Coke bottles – Ohmigod! – floating in mid-air!!!
September 28, 2011 by Dave Haynes
For some reason, I go into some rapid eye-blinking state when I read and re-read the key pitch line for this new company:
9D Media is the world’s first “Glasses-Free” 3D Digital Out of Home Signage Network, purely focused on reaching the Hispanic consumer.
There’s a network now that JUST does autostereoscopic 3D? And it only targets Hispanic people???
Apparently yes, and they have a pair of 46-inch 3D screens up in 36 El Super grocery stores in California, Nevada and Arizona.
Next time you enter El Super (http://www.ElSuperMarkets.com) to do your grocery shopping, you might see a Coca-Cola bottle floating towards you. Beginning on September 21st, 2011 shoppers at one of the nation’s leading and fastest growing independent Hispanic grocery store chains, owned by Bodega Latina Corporation, will experience 3D advertising at its best.
The Coca-Cola Hispanic 3D Ad Network is the world’s first “glasses free” 3D digital out of home signage network purely targeting Hispanics. People will see ads floating as far as 2 feet away from the screen allowing consumers to have a much closer experience with various products.
Glasses-free 3D is very big on the novelty factor, but there are lots of doubts about its sustainability as a medium. It’s interesting at first, but nowhere near as spellbinding as it is often made out to be. In the end it boils down to quality content and creative. The bottles of soda hovering (Oh my God, my mind is being repeatedly blown) in mid-air thing gets old really quickly.
However, there are two important things to note here:
1 – 9D Media, the company behind this, has in-house animators. So they have creative capability and experience, and can control what can be very high production costs for 3D;
2 – They have major brands like Coca-Cola and Nestle participating, which gives this more credibility. Three-dozen stores is nowhere near enough scale to get real attention from global brands, but the association is valuable even if the brand managers are paying little or nothing for the spots.
I don’t have a lot of enthusiasm for 3D in Digital OOH, but this is admittedly interesting. The far less attention-getting note that the network is focused on Hispanic consumers is actually as interesting to me, because there is some clear, helpful focus to the audience being touted.

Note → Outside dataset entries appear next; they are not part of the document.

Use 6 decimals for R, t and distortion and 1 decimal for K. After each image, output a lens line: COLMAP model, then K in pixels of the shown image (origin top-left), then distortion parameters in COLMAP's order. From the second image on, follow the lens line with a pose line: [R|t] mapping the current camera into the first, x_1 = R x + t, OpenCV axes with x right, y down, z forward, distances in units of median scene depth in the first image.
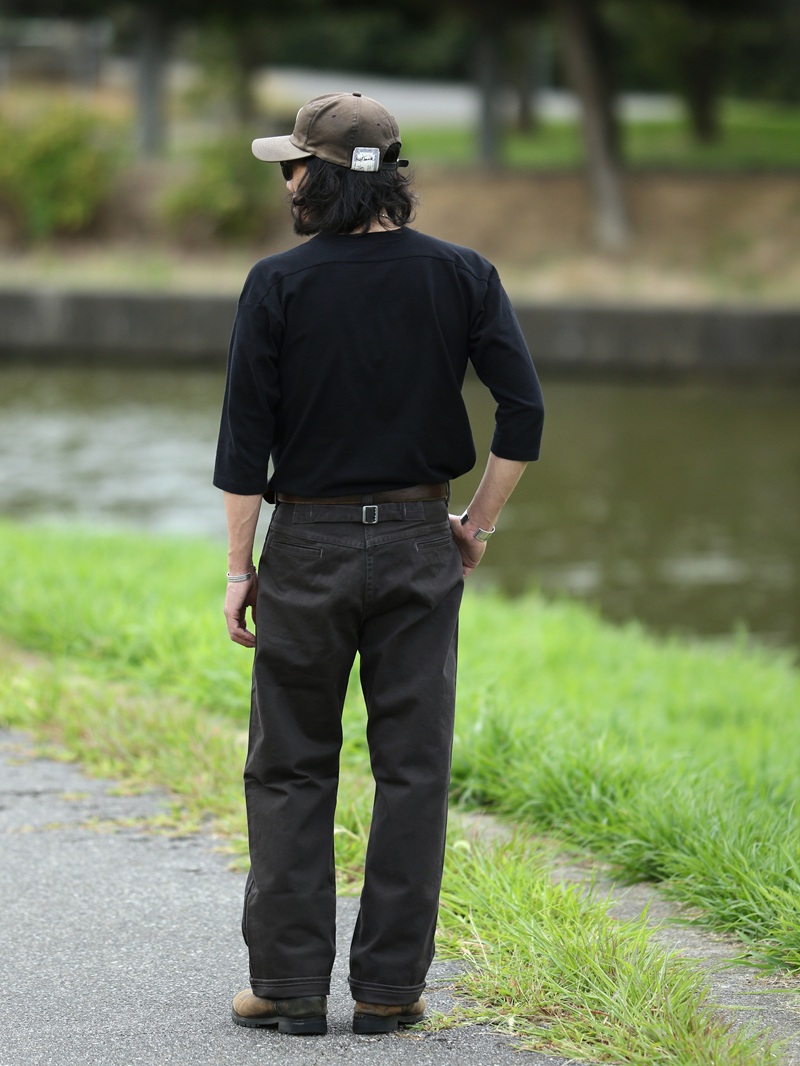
lens RADIAL K [[6529.4, 0, 400.9], [0, 6529.4, 536.4], [0, 0, 1]] dist [0.610177, 0.000000]
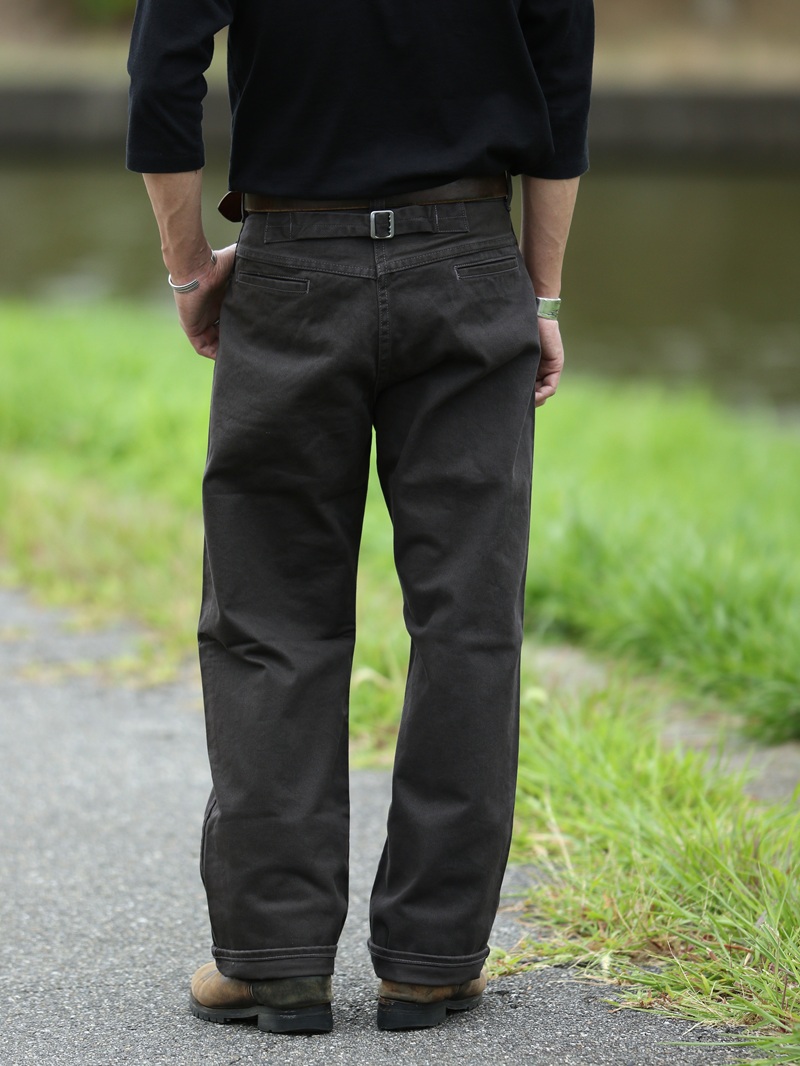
lens RADIAL K [[6529.4, 0, 391.4], [0, 6529.4, 527.2], [0, 0, 1]] dist [0.610177, 0.000000]
pose [[0.999687, -0.017251, -0.018129, 0.007178], [0.017719, 0.999506, 0.025972, 0.010757], [0.017672, -0.026285, 0.999498, 0.302528]]
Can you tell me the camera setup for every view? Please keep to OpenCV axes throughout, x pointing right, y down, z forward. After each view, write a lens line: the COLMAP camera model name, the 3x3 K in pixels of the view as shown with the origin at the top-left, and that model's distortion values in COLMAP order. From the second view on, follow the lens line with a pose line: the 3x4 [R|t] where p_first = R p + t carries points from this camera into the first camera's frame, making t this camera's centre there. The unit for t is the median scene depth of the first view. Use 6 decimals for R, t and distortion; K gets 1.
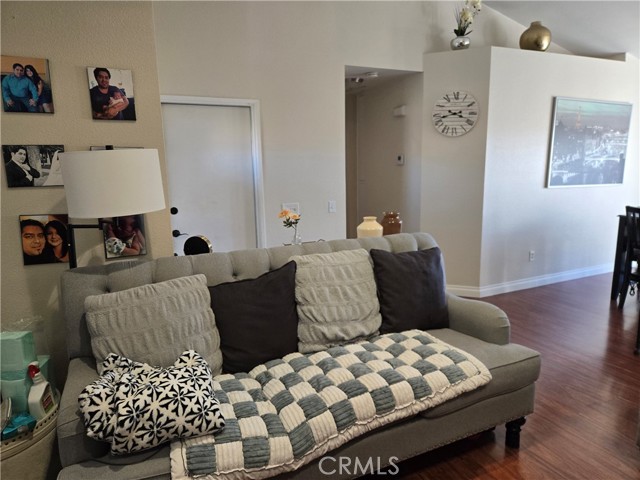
lens RADIAL K [[431.9, 0, 320.2], [0, 431.9, 239.9], [0, 0, 1]] dist [0.052231, -0.020230]
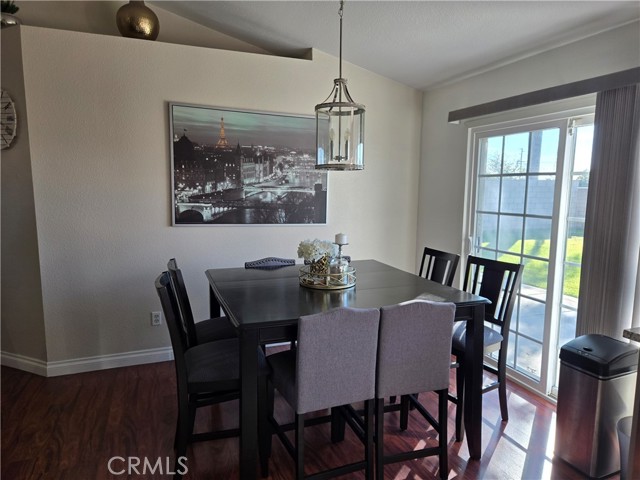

Let’s see how it plays out.
Seems kinda contradictory to me. They should just stick to in-house and be upfront about there motives. Lol
Fascinated to know how they are monetizing this type of display. I agree with your points about the wow factor fizzling after a short while. I gotta ask the same old boring bottom line question: “How does it make money?” For the store? For the brand? For the provider? Hmmm.